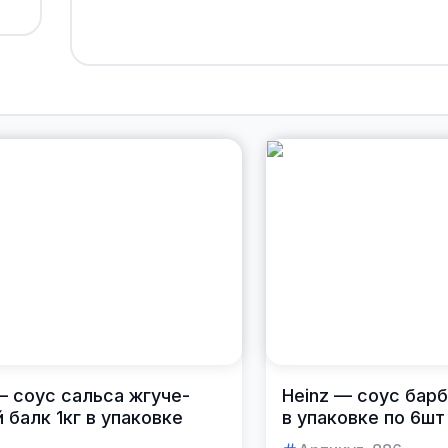
— соус сальса жгуче-
Heinz — соус барб
 балк 1кг в упаковке
в упаковке по 6шт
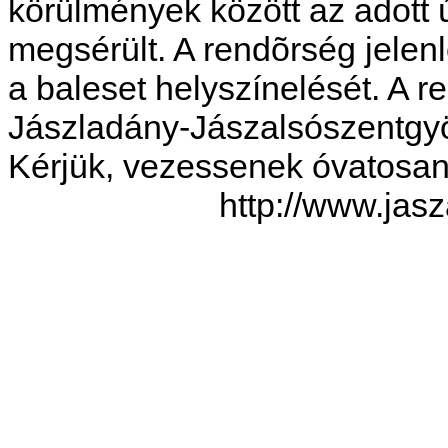
körülmények között az adott 
megsérült. A rendõrség jelenle
a baleset helyszínelését. A 
Jászladány-Jászalsószentgyör
Kérjük, vezessenek óvatosan
http://www.jas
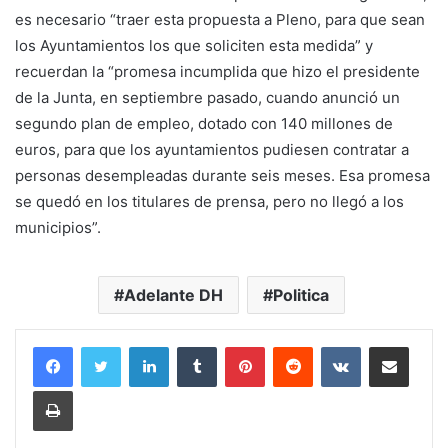
es necesario “traer esta propuesta a Pleno, para que sean
los Ayuntamientos los que soliciten esta medida” y
recuerdan la “promesa incumplida que hizo el presidente
de la Junta, en septiembre pasado, cuando anunció un
segundo plan de empleo, dotado con 140 millones de
euros, para que los ayuntamientos pudiesen contratar a
personas desempleadas durante seis meses. Esa promesa
se quedó en los titulares de prensa, pero no llegó a los
municipios”.
Adelante DH
Politica
LinkedIn
Tumblr
Pinterest
Reddit
VKontakte
Compartir por corr
Imprimir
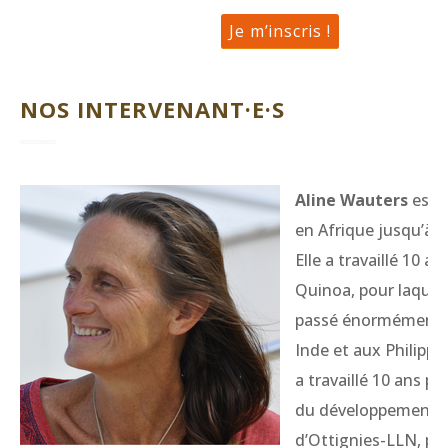
Je m’inscris !
NOS INTERVENANT·E·S
Aline Wauters
est n
en Afrique jusqu’à s
Elle a travaillé 10 a
Quinoa, pour laquell
passé énormément 
Inde et aux Philippin
a travaillé 10 ans p
du développement d
d’Ottignies-LLN, pé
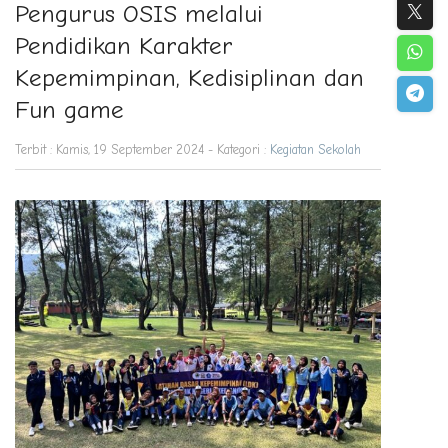
Pengurus OSIS melalui
Pendidikan Karakter
Kepemimpinan, Kedisiplinan dan
Fun game
Terbit : Kamis, 19 September 2024 - Kategori :
Kegiatan Sekolah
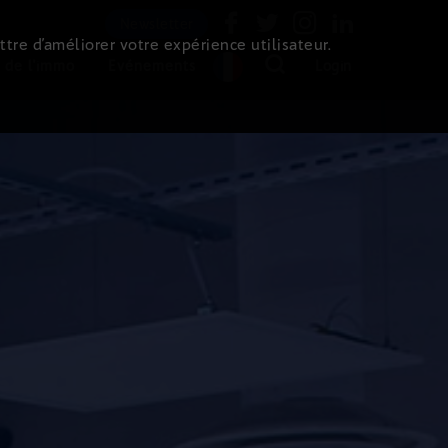
Newsletter
ttre d’améliorer votre expérience utilisateur.
 de l'immo
Evénements
Login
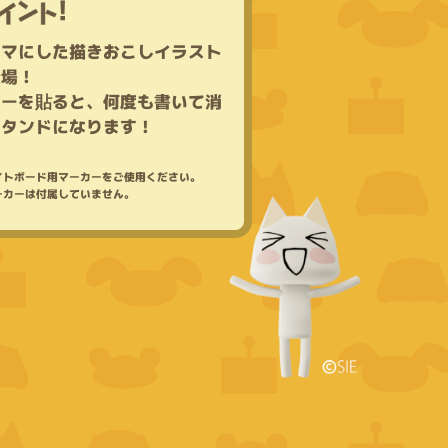
ー
マ
に
し
た
描
き
お
こ
し
イ
ラ
ス
ト
登
場
！
カ
ー
を
貼
る
と
、
何
度
も
書
い
て
消
ス
タ
ン
ド
に
な
り
ま
す
！
イ
ト
ボ
ー
ド
用
マ
ー
カ
ー
を
ご
使
用
く
だ
さ
い
。
ー
カ
ー
は
付
属
し
て
い
ま
せ
ん
。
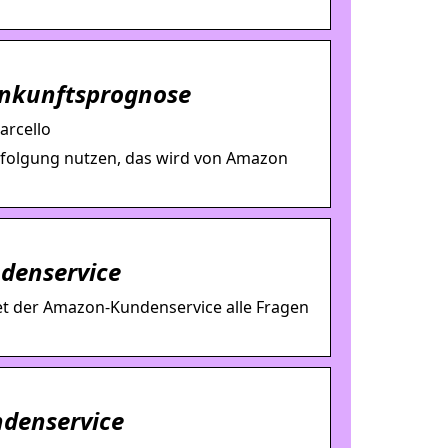
Ankunftsprognose
arcello
rfolgung nutzen, das wird von Amazon
denservice
tet der Amazon-Kundenservice alle Fragen
ndenservice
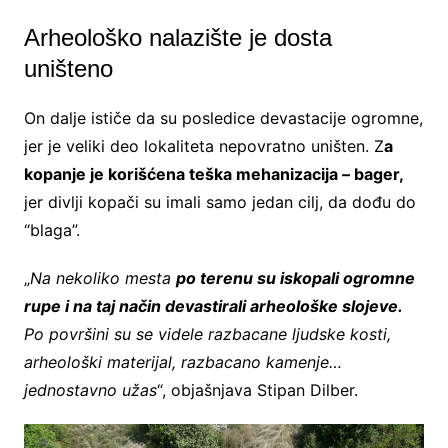
Arheološko nalazište je dosta
uništeno
On dalje ističe da su posledice devastacije ogromne,
jer je veliki deo lokaliteta nepovratno uništen. Z
a
kopanje je korišćena teška mehanizacija – bager,
jer divlji kopači su imali samo jedan cilj, da dođu do
“blaga”.
„
Na nekoliko mesta
po terenu su iskopali ogromne
rupe i na taj način devastirali arheološke slojeve.
Po površini su se videle razbacane ljudske kosti,
arheološki materijal, razbacano kamenje…
jednostavno užas
“, objašnjava Stipan Dilber.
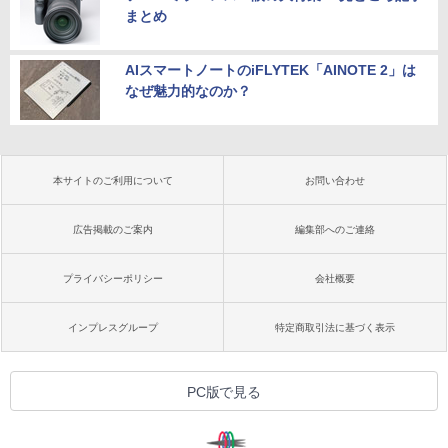
まとめ
AIスマートノートのiFLYTEK「AINOTE 2」は
なぜ魅力的なのか？
本サイトのご利用について
お問い合わせ
広告掲載のご案内
編集部へのご連絡
プライバシーポリシー
会社概要
インプレスグループ
特定商取引法に基づく表示
PC版で見る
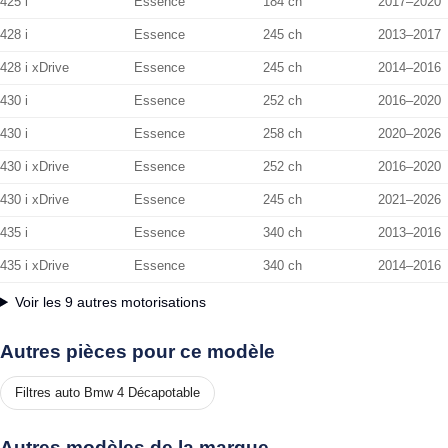
425 i
Essence
184 ch
2017–2020
428 i
Essence
245 ch
2013–2017
428 i xDrive
Essence
245 ch
2014–2016
430 i
Essence
252 ch
2016–2020
430 i
Essence
258 ch
2020–2026
430 i xDrive
Essence
252 ch
2016–2020
430 i xDrive
Essence
245 ch
2021–2026
435 i
Essence
340 ch
2013–2016
435 i xDrive
Essence
340 ch
2014–2016
Voir les 9 autres motorisations
Autres pièces pour ce modèle
Filtres auto Bmw 4 Décapotable
Autres modèles de la marque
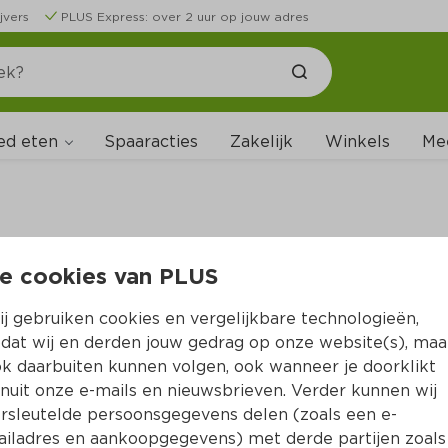
jvers
PLUS Express: over 2 uur op jouw adres
ed eten
Spaaracties
Zakelijk
Winkels
Me
e cookies van PLUS
B
j gebruiken cookies en vergelijkbare technologieën,
dat wij en derden jouw gedrag op onze website(s), maa
k daarbuiten kunnen volgen, ook wanneer je doorklikt
nuit onze e-mails en nieuwsbrieven. Verder kunnen wij
rsleutelde persoonsgegevens delen (zoals een e-
iladres en aankoopgegevens) met derde partijen zoals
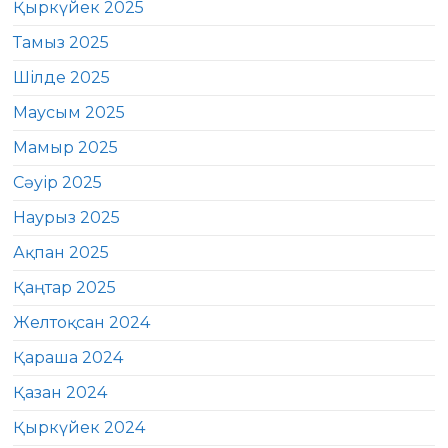
Қыркүйек 2025
Тамыз 2025
Шілде 2025
Маусым 2025
Мамыр 2025
Сәуір 2025
Наурыз 2025
Ақпан 2025
Қаңтар 2025
Желтоқсан 2024
Қараша 2024
Қазан 2024
Қыркүйек 2024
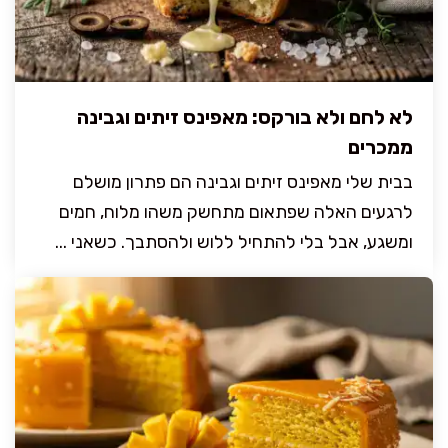
לא לחם ולא בורקס: מאפינס זיתים וגבינה
ממכרים
בבית שלי מאפינס זיתים וגבינה הם פתרון מושלם
לרגעים האלה שפתאום מתחשק משהו מלוח, חמים
ומשגע, אבל בלי להתחיל ללוש ולהסתבך. כשאני ...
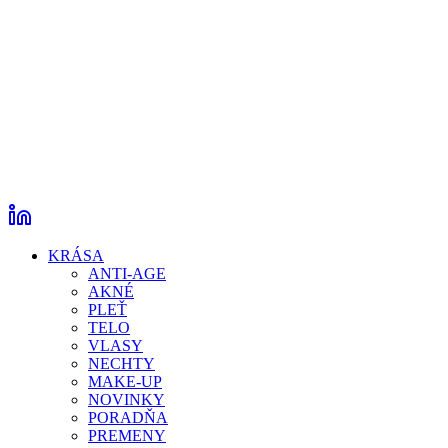
KRÁSA
ANTI-AGE
AKNÉ
PLEŤ
TELO
VLASY
NECHTY
MAKE-UP
NOVINKY
PORADŇA
PREMENY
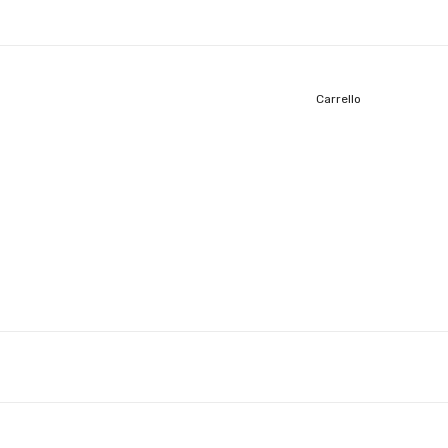
Carrello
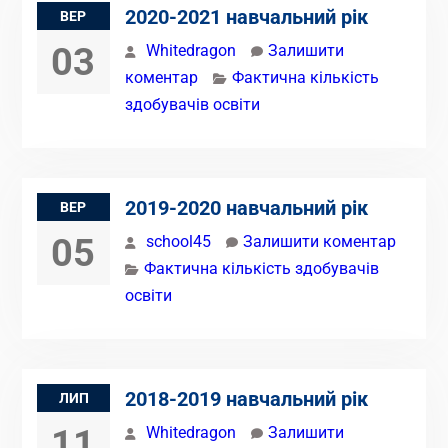
2020-2021 навчальний рік
ВЕР
03
Whitedragon
Залишити
коментар
Фактична кількість
здобувачів освіти
2019-2020 навчальний рік
ВЕР
05
school45
Залишити коментар
Фактична кількість здобувачів
освіти
2018-2019 навчальний рік
ЛИП
11
Whitedragon
Залишити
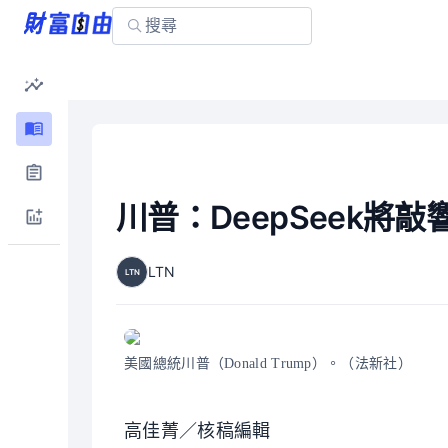
川普：DeepSeek將
LTN
LTN
美國總統川普（Donald Trump）。（法新社）
高佳菁／核稿編輯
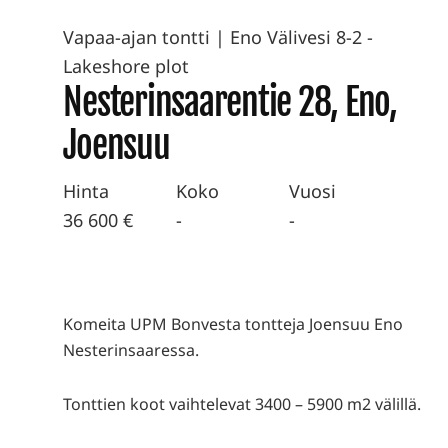
Vapaa-ajan tontti
|
Eno Välivesi 8-2 -
Lakeshore plot
Nesterinsaarentie 28, Eno,
Joensuu
Hinta
Koko
Vuosi
36 600 €
-
-
Komeita UPM Bonvesta tontteja Joensuu Eno
Nesterinsaaressa.
Tonttien koot vaihtelevat 3400 – 5900 m2 välillä.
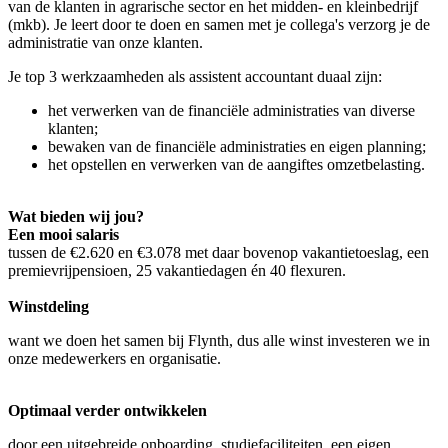
van de klanten in agrarische sector en het midden- en kleinbedrijf
(mkb). Je leert door te doen en samen met je collega's verzorg je de
administratie van onze klanten.
Je top 3 werkzaamheden als assistent accountant duaal zijn:
het verwerken van de financiële administraties van diverse
klanten;
bewaken van de financiële administraties en eigen planning;
het opstellen en verwerken van de aangiftes omzetbelasting.
Wat bieden wij jou?
Een mooi salaris
tussen de €2.620 en €3.078 met daar bovenop vakantietoeslag, een
premievrijpensioen, 25 vakantiedagen én 40 flexuren.
Winstdeling
want we doen het samen bij Flynth, dus alle winst investeren we in
onze medewerkers en organisatie.
Optimaal verder ontwikkelen
door een uitgebreide onboarding, studiefaciliteiten, een eigen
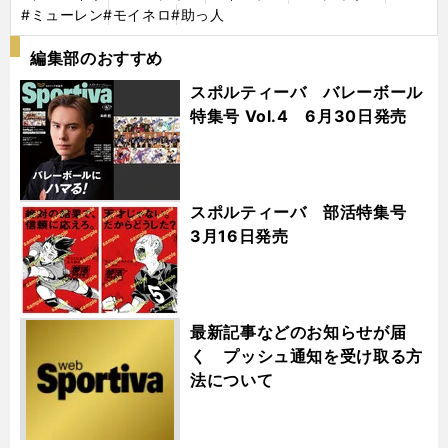
#ミューレン
#モイネロ
#助っ人
編集部のおすすめ
スポルティーバ バレーボール
特集号 Vol.4 6月30日発売
スポルティーバ 部活特集号
3月16日発売
最新記事などのお知らせが届
く プッシュ通知を受け取る方
法について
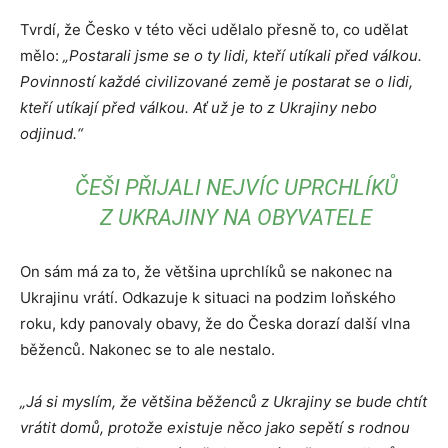
Tvrdí, že Česko v této věci udělalo přesně to, co udělat
mělo:
„Postarali jsme se o ty lidi, kteří utíkali před válkou.
Povinností každé civilizované země je postarat se o lidi,
kteří utíkají před válkou. Ať už je to z Ukrajiny nebo
odjinud.“
ČEŠI PŘIJALI NEJVÍC UPRCHLÍKŮ
Z UKRAJINY NA OBYVATELE
On sám má za to, že většina uprchlíků se nakonec na
Ukrajinu vrátí. Odkazuje k situaci na podzim loňského
roku, kdy panovaly obavy, že do Česka dorazí další vlna
běženců. Nakonec se to ale nestalo.
„Já si myslím, že většina běženců z Ukrajiny se bude chtít
vrátit domů, protože existuje něco jako sepětí s rodnou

Exercise directions:
Repeat every line of text in the data above, character for character, from the first line to the last. Leave the pictures out of your answer.

The answer:
— соус сальса жгуче-
Heinz — соус барб
 балк 1кг в упаковке
в упаковке по 6шт
körülmények között az adott 
megsérült. A rendõrség jelenle
a baleset helyszínelését. A 
Jászladány-Jászalsószentgyör
Kérjük, vezessenek óvatosan
http://www.jas
es necesario “traer esta propuesta a Pleno, para que sean
los Ayuntamientos los que soliciten esta medida” y
recuerdan la “promesa incumplida que hizo el presidente
de la Junta, en septiembre pasado, cuando anunció un
segundo plan de empleo, dotado con 140 millones de
euros, para que los ayuntamientos pudiesen contratar a
personas desempleadas durante seis meses. Esa promesa
se quedó en los titulares de prensa, pero no llegó a los
municipios”.
Adelante DH
Politica
LinkedIn
Tumblr
Pinterest
Reddit
VKontakte
Compartir por corr
Imprimir
Je m’inscris !
NOS INTERVENANT·E·S
Aline Wauters
est n
en Afrique jusqu’à s
Elle a travaillé 10 a
Quinoa, pour laquell
passé énormément 
Inde et aux Philippin
a travaillé 10 ans p
du développement d
d’Ottignies-LLN, pé
Pengurus OSIS melalui
Pendidikan Karakter
Kepemimpinan, Kedisiplinan dan
Fun game
Terbit : Kamis, 19 September 2024 - Kategori :
Kegiatan Sekolah
Newsletter
ttre d’améliorer votre expérience utilisateur.
 de l'immo
Evénements
Login
ー
マ
に
し
た
描
き
お
こ
し
イ
ラ
ス
ト
登
場
！
カ
ー
を
貼
る
と
、
何
度
も
書
い
て
消
ス
タ
ン
ド
に
な
り
ま
す
！
イ
ト
ボ
ー
ド
用
マ
ー
カ
ー
を
ご
使
用
く
だ
さ
い
。
ー
カ
ー
は
付
属
し
て
い
ま
せ
ん
。
Ankunftsprognose
arcello
rfolgung nutzen, das wird von Amazon
denservice
tet der Amazon-Kundenservice alle Fragen
ndenservice
Arheološko nalazište je dosta
uništeno
On dalje ističe da su posledice devastacije ogromne,
jer je veliki deo lokaliteta nepovratno uništen. Z
a
kopanje je korišćena teška mehanizacija – bager,
jer divlji kopači su imali samo jedan cilj, da dođu do
“blaga”.
„
Na nekoliko mesta
po terenu su iskopali ogromne
rupe i na taj način devastirali arheološke slojeve.
Po površini su se videle razbacane ljudske kosti,
arheološki materijal, razbacano kamenje…
jednostavno užas
“, objašnjava Stipan Dilber.
まとめ
AIスマートノートのiFLYTEK「AINOTE 2」は
なぜ魅力的なのか？
本サイトのご利用について
お問い合わせ
広告掲載のご案内
編集部へのご連絡
プライバシーポリシー
会社概要
インプレスグループ
特定商取引法に基づく表示
PC版で見る
425 i
Essence
184 ch
2017–2020
428 i
Essence
245 ch
2013–2017
428 i xDrive
Essence
245 ch
2014–2016
430 i
Essence
252 ch
2016–2020
430 i
Essence
258 ch
2020–2026
430 i xDrive
Essence
252 ch
2016–2020
430 i xDrive
Essence
245 ch
2021–2026
435 i
Essence
340 ch
2013–2016
435 i xDrive
Essence
340 ch
2014–2016
Voir les 9 autres motorisations
Autres pièces pour ce modèle
Filtres auto Bmw 4 Décapotable
Autres modèles de la marque
jvers
PLUS Express: over 2 uur op jouw adres
ed eten
Spaaracties
Zakelijk
Winkels
Me
e cookies van PLUS
B
j gebruiken cookies en vergelijkbare technologieën,
dat wij en derden jouw gedrag op onze website(s), maa
k daarbuiten kunnen volgen, ook wanneer je doorklikt
nuit onze e-mails en nieuwsbrieven. Verder kunnen wij
rsleutelde persoonsgegevens delen (zoals een e-
iladres en aankoopgegevens) met derde partijen zoals
Қыркүйек 2025
Тамыз 2025
Шілде 2025
Маусым 2025
Мамыр 2025
Сәуір 2025
Наурыз 2025
Ақпан 2025
Қаңтар 2025
Желтоқсан 2024
Қараша 2024
Қазан 2024
Қыркүйек 2024
לא לחם ולא בורקס: מאפינס זיתים וגבינה
ממכרים
בבית שלי מאפינס זיתים וגבינה הם פתרון מושלם
לרגעים האלה שפתאום מתחשק משהו מלוח, חמים
ומשגע, אבל בלי להתחיל ללוש ולהסתבך. כשאני ...
KRÁSA
ANTI-AGE
AKNÉ
PLEŤ
TELO
VLASY
NECHTY
MAKE-UP
NOVINKY
PORADŇA
PREMENY
Carrello
2020-2021 навчальний рік
ВЕР
03
Whitedragon
Залишити
коментар
Фактична кількість
здобувачів освіти
2019-2020 навчальний рік
ВЕР
05
school45
Залишити коментар
Фактична кількість здобувачів
освіти
2018-2019 навчальний рік
ЛИП
11
Whitedragon
Залишити
川普：DeepSeek將
LTN
LTN
美國總統川普（Donald Trump）。（法新社）
高佳菁／核稿編輯
Vapaa-ajan tontti
|
Eno Välivesi 8-2 -
Lakeshore plot
Nesterinsaarentie 28, Eno,
Joensuu
Hinta
Koko
Vuosi
36 600 €
-
-
Komeita UPM Bonvesta tontteja Joensuu Eno
Nesterinsaaressa.
Tonttien koot vaihtelevat 3400 – 5900 m2 välillä.
van de klanten in agrarische sector en het midden- en kleinbedrijf
(mkb). Je leert door te doen en samen met je collega's verzorg je de
administratie van onze klanten.
Je top 3 werkzaamheden als assistent accountant duaal zijn:
het verwerken van de financiële administraties van diverse
klanten;
bewaken van de financiële administraties en eigen planning;
het opstellen en verwerken van de aangiftes omzetbelasting.
Wat bieden wij jou?
Een mooi salaris
tussen de €2.620 en €3.078 met daar bovenop vakantietoeslag, een
premievrijpensioen, 25 vakantiedagen én 40 flexuren.
Winstdeling
want we doen het samen bij Flynth, dus alle winst investeren we in
onze medewerkers en organisatie.
Optimaal verder ontwikkelen
door een uitgebreide onboarding, studiefaciliteiten, een eigen
#ミューレン
#モイネロ
#助っ人
編集部のおすすめ
スポルティーバ バレーボール
特集号 Vol.4 6月30日発売
スポルティーバ 部活特集号
3月16日発売
最新記事などのお知らせが届
く プッシュ通知を受け取る方
法について
Tvrdí, že Česko v této věci udělalo přesně to, co udělat
mělo:
„Postarali jsme se o ty lidi, kteří utíkali před válkou.
Povinností každé civilizované země je postarat se o lidi,
kteří utíkají před válkou. Ať už je to z Ukrajiny nebo
odjinud.“
ČEŠI PŘIJALI NEJVÍC UPRCHLÍKŮ
Z UKRAJINY NA OBYVATELE
On sám má za to, že většina uprchlíků se nakonec na
Ukrajinu vrátí. Odkazuje k situaci na podzim loňského
roku, kdy panovaly obavy, že do Česka dorazí další vlna
běženců. Nakonec se to ale nestalo.
„Já si myslím, že většina běženců z Ukrajiny se bude chtít
vrátit domů, protože existuje něco jako sepětí s rodnou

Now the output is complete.